Il Coronavirus replica meno, ergo è più “debole”. È il risultato a cui era giunto lo studio del San Raffaele di Milano: ce lo aveva raccontato il suo coordinatore, il professor Massimo Clementi, direttore del Laboratorio di Microbiologia e Virologia della struttura milanese che ci aveva anche spiegato come la carica virale ritrovata nei pazienti di maggio fosse notevolmente inferiore a quella negli infetti di marzo. Se il virus replica meno, le infezioni hanno una carica virale minore e quindi vi è una riduzione della sintomatologia clinica. Che, di fatto, è ciò che si sta osservando nelle ultime settimane di emergenza. Ora lo studio del San Raffaele è stato pubblicato sulla rivista Clinical Chemistry and Laboratory Medicine e insieme al professor Clementi abbiamo provato a trasportare le intuizioni dello studio alla situazione di oggi, due mesi dopo.

Le cause

Il professor Clementi ci aveva spiegato che le cause dietro a questa minor virulenza del virus non erano certe e che si potevano avanzare fondamentalmente tre ipotesi. “Potrebbe essere una conseguenza positiva del lockdown e del distanziamento sociale” spiega Clementi: in sostanza si sta più attenti, si sta distanti gli uni dagli altri e c’è quindi una maggior attenzione che prima, invece, non c’era. La seconda ipotesi è legata alla stagionalità poiché “questi sono virus che normalmente replicano meno in estate perché risentono della temperatura e dei raggi UV. Infine, per il direttore del Laboratorio di Microbiologia e Virologia del San Raffaele di Milano si potrebbe pensare che si sia innescata una sorta di convivenza fra l’uomo e il virus.

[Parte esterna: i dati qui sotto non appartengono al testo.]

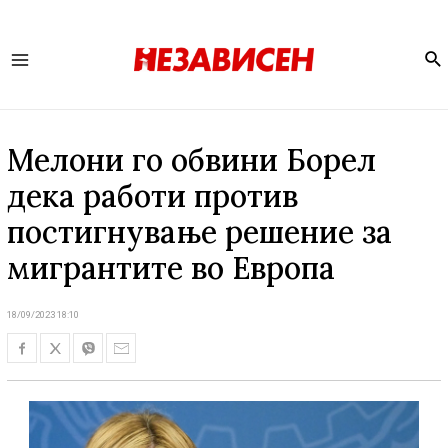
Se
Main
Menu
Мелони го обвини Борел
дека работи против
постигнување решение за
мигрантите во Европа
18/09/2023 18:10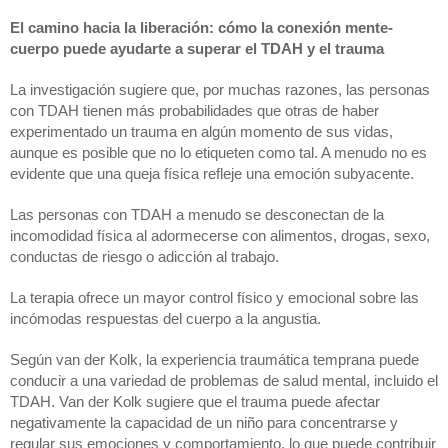
El camino hacia la liberación: cómo la conexión mente-
cuerpo puede ayudarte a superar el TDAH y el trauma
La investigación sugiere que, por muchas razones, las personas 
con TDAH tienen más probabilidades que otras de haber 
experimentado un trauma en algún momento de sus vidas, 
aunque es posible que no lo etiqueten como tal. A menudo no es 
evidente que una queja física refleje una emoción subyacente.
Las personas con TDAH a menudo se desconectan de la 
incomodidad física al adormecerse con alimentos, drogas, sexo, 
conductas de riesgo o adicción al trabajo.
La terapia ofrece un mayor control físico y emocional sobre las 
incómodas respuestas del cuerpo a la angustia.
Según van der Kolk, la experiencia traumática temprana puede 
conducir a una variedad de problemas de salud mental, incluido el 
TDAH. Van der Kolk sugiere que el trauma puede afectar 
negativamente la capacidad de un niño para concentrarse y 
regular sus emociones y comportamiento, lo que puede contribuir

Un po’ come è già successo con il virus influenzale che ha causato la pandemia di H1N1.

La novità

Mentre però sulle ragioni che potrebbero spiegare la “debolezza” del virus servono ancora studi più approfonditi, a praticamente due mesi di distanza le osservazioni riportate nel primo studio oggi sono state ulteriormente confermate. “Ciò che abbiamo osservato su 100 persone l’abbiamo rivalutato su tutti i nostri 1200 pazienti – continua Clementi – E qui si vede in maniera chiara che settimana dopo settima il virus si sta riducendo. Come l’abbiamo visto noi lo stanno osservando anche altri centri, come a Bergamo”. E questo, secondo Clementi, spiegherebbe i numeri di oggi, sarebbe la ragione per cui, insomma, chi si infetta oggi è poco sintomatico oppure del tutto asintomatico, come successo negli ultimi due focolai di Roma e Bologna”.

Cosa ci aspetta

Insieme al professor Clementi abbiamo provato a guardare al futuro. A che cosa potrebbe succedere dunque nei prossimi mesi di emergenza. Partendo dal presupposto, spiega, che “la Covid-19 è malattia che cambia dal punto di vista clinico e che infetto non è sinonimo di malato, anche qui vi possono essere tre scenari possibili. Accanto al più drammatico, ovvero una ripresa autunno-invernale devastante quanto o di più rispetto alla prima”, il virus potrebbe anche scomparire dopo l’estate, sullo stesso modello di H1N1. Ma c’è anche una terza strada, la più probabile per Clementi: “Sars-Cov-2 potrebbe anche rimanere. In questo caso spetterà a noi isolare i piccoli focalai che eventualmente nasceranno. E poi, lentamente, il virus potrebbe anche spegnersi o sopravvivere, senza però creare più alcun danno.